Whatever the origins of the decision were and what the Army's exact plans for its watercraft fleets are now, it seems clear that the service is rapidly moving to significantly scale back its maritime capabilities. It's a decision that it could easily come to regret, especially as the U.S. military as a whole is supposed to be increasing its capabilities with a particular eye toward a potential conflict in the Pacific region.
The “tyranny of distance” in the Pacific inherently means that Army units could easily find themselves scattered across a broad area thousands of miles from established logistics hubs. Organic watercraft able to move personnel, vehicles, equipment, and supplies around such a theater of operations without necessarily having to wait for support from the Navy or private contractors could be extremely valuable. They would also offer added capacity to move cargoes from larger ships ashore and within littoral areas, such as between islands within a chain.
The watercraft can also provide more novel capabilities, including carrying artillery pieces and acting as mobile fire support platforms. The Army's Navy would also be able to free up Navy ships for more demanding missions and provide added operational flexibility all around.

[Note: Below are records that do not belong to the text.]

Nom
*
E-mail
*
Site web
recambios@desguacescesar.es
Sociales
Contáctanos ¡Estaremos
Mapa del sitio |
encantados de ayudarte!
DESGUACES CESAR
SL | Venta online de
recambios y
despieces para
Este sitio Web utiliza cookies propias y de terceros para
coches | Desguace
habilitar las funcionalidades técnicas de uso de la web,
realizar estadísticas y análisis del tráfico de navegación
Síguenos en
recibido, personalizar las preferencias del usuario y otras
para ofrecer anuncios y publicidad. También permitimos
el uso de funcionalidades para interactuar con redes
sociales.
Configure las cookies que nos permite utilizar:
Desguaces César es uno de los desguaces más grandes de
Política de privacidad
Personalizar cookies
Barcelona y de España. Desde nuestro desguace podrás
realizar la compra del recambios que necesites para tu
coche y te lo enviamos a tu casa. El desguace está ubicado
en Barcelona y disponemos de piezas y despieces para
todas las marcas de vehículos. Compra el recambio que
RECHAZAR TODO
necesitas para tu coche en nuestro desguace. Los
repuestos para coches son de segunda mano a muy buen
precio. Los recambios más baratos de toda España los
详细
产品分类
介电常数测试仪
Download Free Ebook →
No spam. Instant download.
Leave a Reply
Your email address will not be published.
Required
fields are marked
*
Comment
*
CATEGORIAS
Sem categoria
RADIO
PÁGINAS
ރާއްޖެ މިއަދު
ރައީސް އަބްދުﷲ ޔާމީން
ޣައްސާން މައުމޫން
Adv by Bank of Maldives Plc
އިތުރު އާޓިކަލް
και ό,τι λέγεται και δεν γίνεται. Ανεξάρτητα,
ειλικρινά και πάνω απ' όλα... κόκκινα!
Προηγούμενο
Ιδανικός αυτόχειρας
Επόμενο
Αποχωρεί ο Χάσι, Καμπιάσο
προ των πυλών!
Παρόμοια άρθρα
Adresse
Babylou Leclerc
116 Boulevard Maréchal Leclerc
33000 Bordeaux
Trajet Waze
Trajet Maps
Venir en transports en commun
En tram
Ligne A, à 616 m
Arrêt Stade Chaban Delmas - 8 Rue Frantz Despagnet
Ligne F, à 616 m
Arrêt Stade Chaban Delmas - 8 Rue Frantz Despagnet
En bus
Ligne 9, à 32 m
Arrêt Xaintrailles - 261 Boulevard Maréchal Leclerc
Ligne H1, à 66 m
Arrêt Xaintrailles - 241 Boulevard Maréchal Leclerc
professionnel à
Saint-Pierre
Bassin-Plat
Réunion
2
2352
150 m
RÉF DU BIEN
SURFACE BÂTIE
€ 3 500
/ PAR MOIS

The Army's divestment plan also comes amid a recent spike in tensions between the United States and Iran. Army watercraft have long been forward deployed in the region for years to provide valuable support to operations in the Persian Gulf and other Middle Eastern littorals. Beyond that, Army ships and smaller boats continue to be important tools for responding to natural disasters at home and abroad.
Army watercraft units are staffed with uniquely trained mariners who may need significant retraining before taking on other roles. Given the high number of Reservists impacted, it may simply be hard to retain those individuals at all if they lose the vehicles that are intrinsic to their specialized training. This lost knowledge base could make it particularly difficult to reconstitute these capabilities in the future.
Unfortunately, with the former Kuroda and the other Army ships already up for sale, and GSA touting that there are dozens more to come, the service's decision to severely downsize its watercraft capabilities may be one that is hard to reverse. For anyone in the market for any of these still very capable ships and smaller craft, now seems to be the time to start watching the government's auction website.
At some point after the publication of this story, the listing for USAV SSGT Robert T. Kuroda disappeared from the GSA Auctions website, despite the auction period have been listed as ending on July 31, 2019. A representative at the auction site's help desk hotline told The War Zone that the entity who had made the item available for sale in the first place, the U.S. Army, in this case, would have been responsible for delisting the item, but had no further information.
We have since reached out to the Army to inquire as to why they took down the listing for Kuroda, but have not yet heard back. In addition, the banner advertisement promoting the "Army Vessel Sale" was still up at the time of writing and one large tug, two small tugs, and the crane barge were still listed on the auction site.